ASSIGNED TASK:
Render the text in the rows below as a JSON list of strings, with one string for each line and blank lines omitted. Leave the pictures out of the list.

THE INPUT:

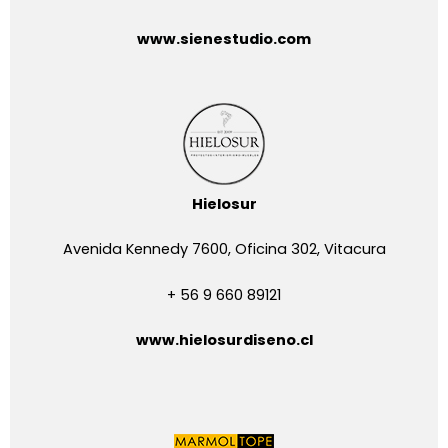
www.sienestudio.com
Hielosur
Avenida Kennedy 7600, Oficina 302, Vitacura
+ 56 9 660 89121
www.hielosurdiseno.cl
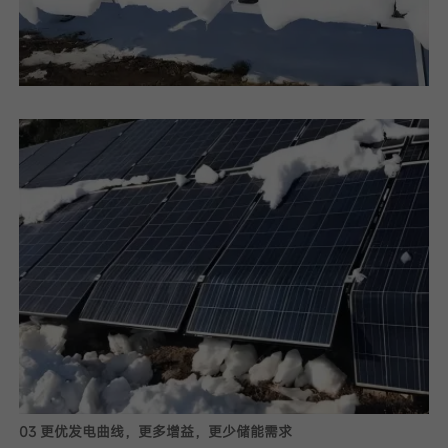
03 更优发电曲线，更多增益，更少储能需求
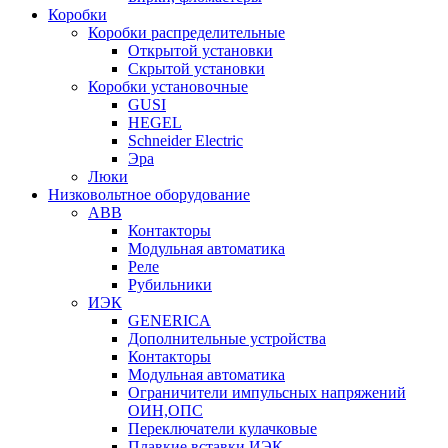
Коробки
Коробки распределительные
Открытой установки
Скрытой установки
Коробки установочные
GUSI
HEGEL
Schneider Electric
Эра
Люки
Низковольтное оборудование
ABB
Контакторы
Модульная автоматика
Реле
Рубильники
ИЭК
GENERICA
Дополнительные устройства
Контакторы
Модульная автоматика
Ограничители импульсных напряжений
ОИН,ОПС
Переключатели кулачковые
Плавкие вставки ИЭК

RESPONSE FOR THIS EXERCISE:
[
  "www.sienestudio.com",
  "Hielosur",
  "Avenida Kennedy 7600, Oficina 302, Vitacura",
  "+ 56 9 660 89121",
  "www.hielosurdiseno.cl",
  "03 更优发电曲线，更多增益，更少储能需求",
  "Коробки",
  "Коробки распределительные",
  "Открытой установки",
  "Скрытой установки",
  "Коробки установочные",
  "GUSI",
  "HEGEL",
  "Schneider Electric",
  "Эра",
  "Люки",
  "Низковольтное оборудование",
  "ABB",
  "Контакторы",
  "Модульная автоматика",
  "Реле",
  "Рубильники",
  "ИЭК",
  "GENERICA",
  "Дополнительные устройства",
  "Контакторы",
  "Модульная автоматика",
  "Ограничители импульсных напряжений",
  "ОИН,ОПС",
  "Переключатели кулачковые",
  "Плавкие вставки ИЭК"
]